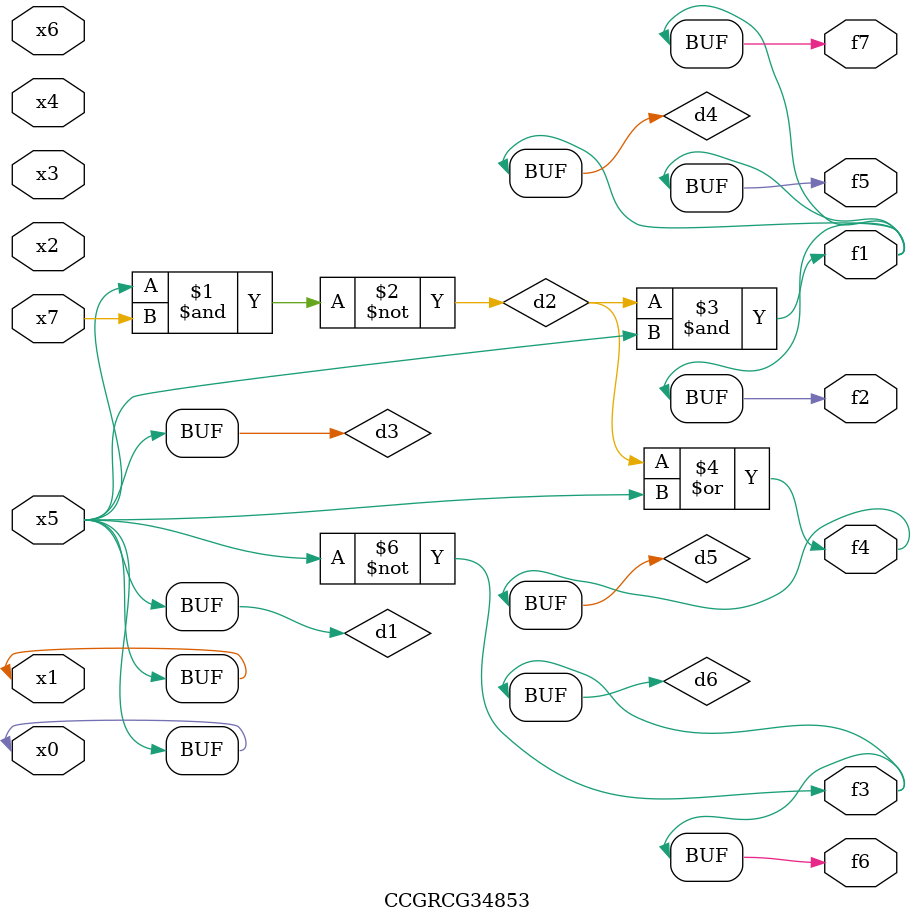
<source format=v>
module CCGRCG34853(
	input x0, x1, x2, x3, x4, x5, x6, x7,
	output f1, f2, f3, f4, f5, f6, f7
);

	wire d1, d2, d3, d4, d5, d6;

	buf (d1, x0, x5);
	nand (d2, x5, x7);
	buf (d3, x0, x1);
	and (d4, d2, d3);
	or (d5, d2, d3);
	nor (d6, d1, d3);
	assign f1 = d4;
	assign f2 = d4;
	assign f3 = d6;
	assign f4 = d5;
	assign f5 = d4;
	assign f6 = d6;
	assign f7 = d4;
endmodule

</source>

EXERCISE DETAILS |
Each word of the data should be repeated exactly, and the pictures left out.

FINISHED EXERCISE |
<source format=v>
module CCGRCG34853(
	input x0, x1, x2, x3, x4, x5, x6, x7,
	output f1, f2, f3, f4, f5, f6, f7
);

	wire d1, d2, d3, d4, d5, d6;

	buf (d1, x0, x5);
	nand (d2, x5, x7);
	buf (d3, x0, x1);
	and (d4, d2, d3);
	or (d5, d2, d3);
	nor (d6, d1, d3);
	assign f1 = d4;
	assign f2 = d4;
	assign f3 = d6;
	assign f4 = d5;
	assign f5 = d4;
	assign f6 = d6;
	assign f7 = d4;
endmodule

</source>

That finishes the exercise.